**Required work:** Below are entries; copy exactly the lines from the one with "X64500000Y30560000D03*" through the one with "X19000000Y92820000D03*", both included, and leave out the rest.

*** Given entries

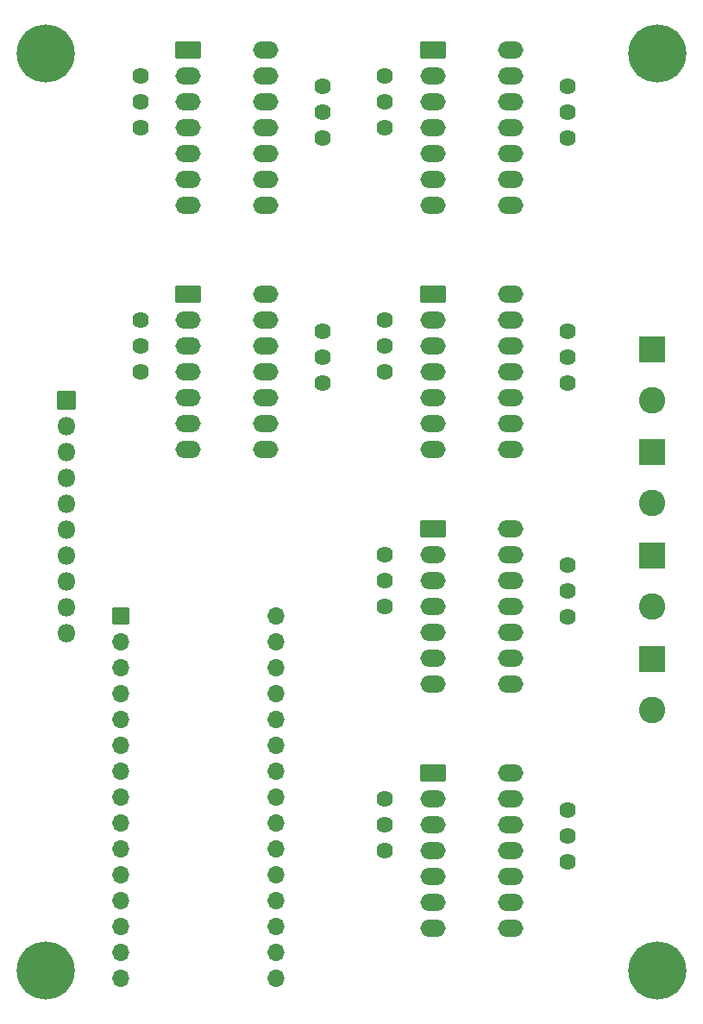
<source format=gbr>
%TF.GenerationSoftware,KiCad,Pcbnew,(6.0.4)*%
%TF.CreationDate,2023-07-24T12:45:13-04:00*%
%TF.ProjectId,BREAD_Slice,42524541-445f-4536-9c69-63652e6b6963,rev?*%
%TF.SameCoordinates,PX74eba40PY8552dc0*%
%TF.FileFunction,Soldermask,Top*%
%TF.FilePolarity,Negative*%
%FSLAX46Y46*%
G04 Gerber Fmt 4.6, Leading zero omitted, Abs format (unit mm)*
G04 Created by KiCad (PCBNEW (6.0.4)) date 2023-07-24 12:45:13*
%MOMM*%
%LPD*%
G01*
G04 APERTURE LIST*
G04 Aperture macros list*
%AMRoundRect*
0 Rectangle with rounded corners*
0 $1 Rounding radius*
0 $2 $3 $4 $5 $6 $7 $8 $9 X,Y pos of 4 corners*
0 Add a 4 corners polygon primitive as box body*
4,1,4,$2,$3,$4,$5,$6,$7,$8,$9,$2,$3,0*
0 Add four circle primitives for the rounded corners*
1,1,$1+$1,$2,$3*
1,1,$1+$1,$4,$5*
1,1,$1+$1,$6,$7*
1,1,$1+$1,$8,$9*
0 Add four rect primitives between the rounded corners*
20,1,$1+$1,$2,$3,$4,$5,0*
20,1,$1+$1,$4,$5,$6,$7,0*
20,1,$1+$1,$6,$7,$8,$9,0*
20,1,$1+$1,$8,$9,$2,$3,0*%
G04 Aperture macros list end*
%ADD10C,5.700000*%
%ADD11RoundRect,0.050000X-0.800000X-0.800000X0.800000X-0.800000X0.800000X0.800000X-0.800000X0.800000X0*%
%ADD12O,1.700000X1.700000*%
%ADD13RoundRect,0.050000X-0.850000X-0.850000X0.850000X-0.850000X0.850000X0.850000X-0.850000X0.850000X0*%
%ADD14O,1.800000X1.800000*%
%ADD15RoundRect,0.050000X-1.250000X1.250000X-1.250000X-1.250000X1.250000X-1.250000X1.250000X1.250000X0*%
%ADD16C,2.600000*%
%ADD17C,1.624000*%
%ADD18RoundRect,0.050000X-1.200000X-0.800000X1.200000X-0.800000X1.200000X0.800000X-1.200000X0.800000X0*%
%ADD19O,2.500000X1.700000*%
G04 APERTURE END LIST*
D10*
%TO.C,H1*%
X5000000Y95000000D03*
%TD*%
%TO.C,H2*%
X65000000Y95000000D03*
%TD*%
%TO.C,H3*%
X5000000Y5000000D03*
%TD*%
%TO.C,H4*%
X65000000Y5000000D03*
%TD*%
D11*
%TO.C,A1*%
X12400000Y39800000D03*
D12*
X12400000Y37260000D03*
X12400000Y34720000D03*
X12400000Y32180000D03*
X12400000Y29640000D03*
X12400000Y27100000D03*
X12400000Y24560000D03*
X12400000Y22020000D03*
X12400000Y19480000D03*
X12400000Y16940000D03*
X12400000Y14400000D03*
X12400000Y11860000D03*
X12400000Y9320000D03*
X12400000Y6780000D03*
X12400000Y4240000D03*
X27640000Y4240000D03*
X27640000Y6780000D03*
X27640000Y9320000D03*
X27640000Y11860000D03*
X27640000Y14400000D03*
X27640000Y16940000D03*
X27640000Y19480000D03*
X27640000Y22020000D03*
X27640000Y24560000D03*
X27640000Y27100000D03*
X27640000Y29640000D03*
X27640000Y32180000D03*
X27640000Y34720000D03*
X27640000Y37260000D03*
X27640000Y39800000D03*
%TD*%
D13*
%TO.C,J1*%
X7000000Y61000000D03*
D14*
X7000000Y58460000D03*
X7000000Y55920000D03*
X7000000Y53380000D03*
X7000000Y50840000D03*
X7000000Y48300000D03*
X7000000Y45760000D03*
X7000000Y43220000D03*
X7000000Y40680000D03*
X7000000Y38140000D03*
%TD*%
D15*
%TO.C,J2*%
X64500000Y65960000D03*
D16*
X64500000Y60960000D03*
%TD*%
D15*
%TO.C,J3*%
X64500000Y55880000D03*
D16*
X64500000Y50880000D03*
%TD*%
D15*
%TO.C,J4*%
X64500000Y45720000D03*
D16*
X64500000Y40720000D03*
%TD*%
D15*
%TO.C,J5*%
X64500000Y35560000D03*
D16*
X64500000Y30560000D03*
%TD*%
D17*
%TO.C,RV1*%
X14300000Y87740000D03*
X14300000Y90280000D03*
X14300000Y92820000D03*
%TD*%
%TO.C,RV7*%
X32210000Y86700000D03*
X32210000Y89240000D03*
X32210000Y91780000D03*
%TD*%
D18*
%TO.C,U1*%
X19000000Y95360000D03*
D19*
X19000000Y92820000D03*
X19000000Y90280000D03*
X19000000Y87740000D03*
X19000000Y85200000D03*
X19000000Y82660000D03*
X19000000Y80120000D03*
X26620000Y80120000D03*
X26620000Y82660000D03*
X26620000Y85200000D03*
X26620000Y87740000D03*
X26620000Y90280000D03*
X26620000Y92820000D03*
X26620000Y95360000D03*
%TD*%
D17*
%TO.C,RV2*%
X38300000Y87740000D03*
X38300000Y90280000D03*
X38300000Y92820000D03*
%TD*%
%TO.C,RV8*%
X56210000Y86700000D03*
X56210000Y89240000D03*
X56210000Y91780000D03*
%TD*%
D18*
%TO.C,U2*%
X43000000Y95360000D03*
D19*
X43000000Y92820000D03*
X43000000Y90280000D03*
X43000000Y87740000D03*
X43000000Y85200000D03*
X43000000Y82660000D03*
X43000000Y80120000D03*
X50620000Y80120000D03*
X50620000Y82660000D03*
X50620000Y85200000D03*
X50620000Y87740000D03*
X50620000Y90280000D03*
X50620000Y92820000D03*
X50620000Y95360000D03*
%TD*%
D17*
%TO.C,RV3*%
X14300000Y63740000D03*
X14300000Y66280000D03*
X14300000Y68820000D03*
%TD*%
%TO.C,RV9*%
X32210000Y62700000D03*
X32210000Y65240000D03*
X32210000Y67780000D03*
%TD*%
D18*
%TO.C,U3*%
X19000000Y71360000D03*
D19*
X19000000Y68820000D03*
X19000000Y66280000D03*
X19000000Y63740000D03*
X19000000Y61200000D03*
X19000000Y58660000D03*
X19000000Y56120000D03*
X26620000Y56120000D03*
X26620000Y58660000D03*
X26620000Y61200000D03*
X26620000Y63740000D03*
X26620000Y66280000D03*
X26620000Y68820000D03*
X26620000Y71360000D03*
%TD*%
D17*
%TO.C,RV4*%
X38300000Y63740000D03*
X38300000Y66280000D03*
X38300000Y68820000D03*
%TD*%
%TO.C,RV10*%
X56210000Y62700000D03*
X56210000Y65240000D03*
X56210000Y67780000D03*
%TD*%
D18*
%TO.C,U4*%
X43000000Y71360000D03*
D19*
X43000000Y68820000D03*
X43000000Y66280000D03*
X43000000Y63740000D03*
X43000000Y61200000D03*
X43000000Y58660000D03*
X43000000Y56120000D03*
X50620000Y56120000D03*
X50620000Y58660000D03*
X50620000Y61200000D03*
X50620000Y63740000D03*
X50620000Y66280000D03*
X50620000Y68820000D03*
X50620000Y71360000D03*
%TD*%
D17*
%TO.C,RV5*%
X38300000Y40740000D03*
X38300000Y43280000D03*
X38300000Y45820000D03*
%TD*%
%TO.C,RV11*%
X56210000Y39700000D03*
X56210000Y42240000D03*
X56210000Y44780000D03*
%TD*%
D18*
%TO.C,U5*%
X43000000Y48360000D03*
D19*
X43000000Y45820000D03*
X43000000Y43280000D03*
X43000000Y40740000D03*
X43000000Y38200000D03*
X43000000Y35660000D03*
X43000000Y33120000D03*
X50620000Y33120000D03*
X50620000Y35660000D03*
X50620000Y38200000D03*
X50620000Y40740000D03*
X50620000Y43280000D03*
X50620000Y45820000D03*
X50620000Y48360000D03*
%TD*%
D17*
%TO.C,RV6*%
X38300000Y16740000D03*
X38300000Y19280000D03*
X38300000Y21820000D03*
%TD*%
%TO.C,RV12*%
X56210000Y15700000D03*
X56210000Y18240000D03*
X56210000Y20780000D03*
%TD*%
D18*
%TO.C,U6*%
X43000000Y24360000D03*
D19*
X43000000Y21820000D03*
X43000000Y19280000D03*
X43000000Y16740000D03*
X43000000Y14200000D03*
X43000000Y11660000D03*
X43000000Y9120000D03*
X50620000Y9120000D03*
X50620000Y11660000D03*
X50620000Y14200000D03*
X50620000Y16740000D03*
X50620000Y19280000D03*
X50620000Y21820000D03*
X50620000Y24360000D03*
%TD*%
M02*

</source>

******

**Exercise solution:**
X64500000Y30560000D03*
%TD*%
D17*
%TO.C,RV1*%
X14300000Y87740000D03*
X14300000Y90280000D03*
X14300000Y92820000D03*
%TD*%
%TO.C,RV7*%
X32210000Y86700000D03*
X32210000Y89240000D03*
X32210000Y91780000D03*
%TD*%
D18*
%TO.C,U1*%
X19000000Y95360000D03*
D19*
X19000000Y92820000D03*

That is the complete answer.